Андрей Воронин - Оружие для Слепого
Генерал поднялся.
– Я, Глеб Петрович, сейчас буду в управлении, затем отправлюсь в НИИ. Но по телефону меня всегда найдешь. Если возникнут проблемы, вопросы, звони, я к твоим услугам.
– До утра звонить не стану, вам надо поспать хоть немного, Федор Филиппович, иначе…
– Ладно, Глеб, хватит, ты как моя жена, она тоже вечно твердит, что сон – это эликсир молодости, чем больше спишь, тем моложе выглядишь.
– А вы? – усмехнулся Глеб.
– Я ей отвечаю, по моему разумению, правильно: чем больше будешь спать, тем быстрее молодость уйдет и тем быстрее приблизишься к старости.
– Есть логика, генерал, в ваших словах. Но в словах вашей супруги, на мой взгляд, больше правды и больше мудрости, тем более, она заботится о вашем здоровье.
– Да ну вас всех к черту! – генерал Потапчук, может быть впервые за весь этот вечер, а может, и за последние трое суток рассмеялся.

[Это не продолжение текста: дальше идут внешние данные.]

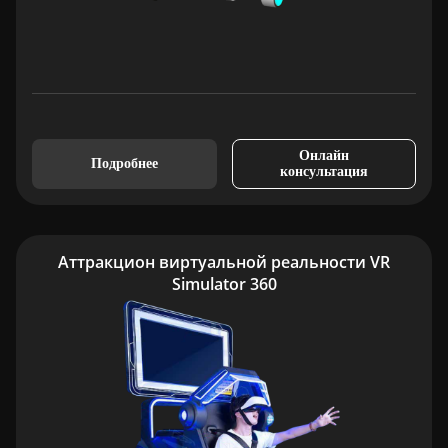
Онлайн
Подробнее
консультация
Аттракцион виртуальной реальности VR
Simulator 360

– А вот смех, Федор Филиппович, точно продлевает и жизнь, и молодость!
– Все, иди, – сказал генерал, крепко пожимая Глебу руку, – иди с Богом, звони в любое время.
– Я же сказал, звонить до утра не стану.
Глеб спустился во двор, взглянул на окна квартиры – на узкую, толщиной в спичечный коробок щель. Между тяжелыми шторами бил яркий свет, и Глеб даже заметил, как на несколько секунд к окну подошел генерал.
«Да, выглядит Потапчук ни к черту», – покачал головой Глеб.
Не доверять Потапчуку у Слепого оснований не было, ведь тот, как правило, не вводил его в заблуждение. Иногда, правда, не говорил всего до конца, но только в тех случаях, когда речь шла о секретах, выходивших за рамки его компетенции… Уже сидя в машине, Сиверов подумал: если такие силы сцепились между собой, то будет много крови, многих недосчитаются и наши спецслужбы, и их.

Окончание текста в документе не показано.